··· EXCERPTED RECORDS

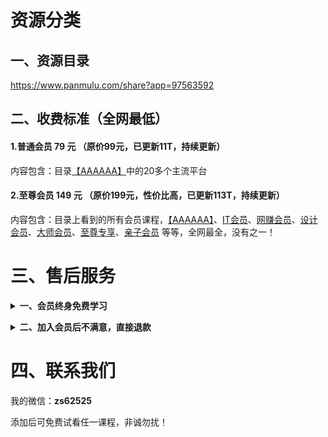 # 资源分类

## 一、资源目录
https://www.panmulu.com/share?app=97563592

## 二、收费标准（全网最低）

#### 1.普通会员 79 元 （原价99元，已更新11T，持续更新）

内容包含：目录[【AAAAAA】](https://www.panmulu.com/share?app=97563592)中的20多个主流平台

#### 2.至尊会员 149 元 （原价199元，性价比高，已更新113T，持续更新）

内容包含：目录上看到的所有会员课程，[【AAAAAA】](https://www.panmulu.com/share?app=97563592)、[IT会员](https://www.panmulu.com/share?app=97563592&dir_id=54)、[网赚会员](https://www.panmulu.com/share?app=97563592&dir_id=75)、[设计会员](https://www.panmulu.com/share?app=97563592&dir_id=124)、[大师会员](https://www.panmulu.com/share?app=97563592&dir_id=74)、[至尊专享](https://www.panmulu.com/share?app=97563592&dir_id=62)、[亲子会员](https://www.panmulu.com/share?app=97563592&dir_id=61) 等等，全网最全，没有之一！

</details>

# 三、售后服务

<b><details><summary>一、会员终身免费学习</summary></b>

海量课程，买到就是赚到。内容丰富，适用于各行各业相关人群。一生中总会遇到你需要学习需要新知识的时候，愿为每一位需要学习的您服务。

</details>

<b><details><summary>二、加入会员后不满意，直接退款</summary></b>

加入会员后碰到诸如觉得买贵了、心情不好不想要了、看不懂下载说明、当地限制了网盘登录等等问题，1小时内都可以直接找我退款，敬请各位朋友放心。

</details>

# 四、联系我们

我的微信：**zs62525**

添加后可免费试看任一课程，非诚勿扰！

······

BRIEF: Look above for the line containing "<b><details><summary>二、加入会员后"; reproduce it and every line after it through the end of the material, exactly, and nothing else.

SOLUTION:
<b><details><summary>二、加入会员后不满意，直接退款</summary></b>

加入会员后碰到诸如觉得买贵了、心情不好不想要了、看不懂下载说明、当地限制了网盘登录等等问题，1小时内都可以直接找我退款，敬请各位朋友放心。

</details>

# 四、联系我们

我的微信：**zs62525**

添加后可免费试看任一课程，非诚勿扰！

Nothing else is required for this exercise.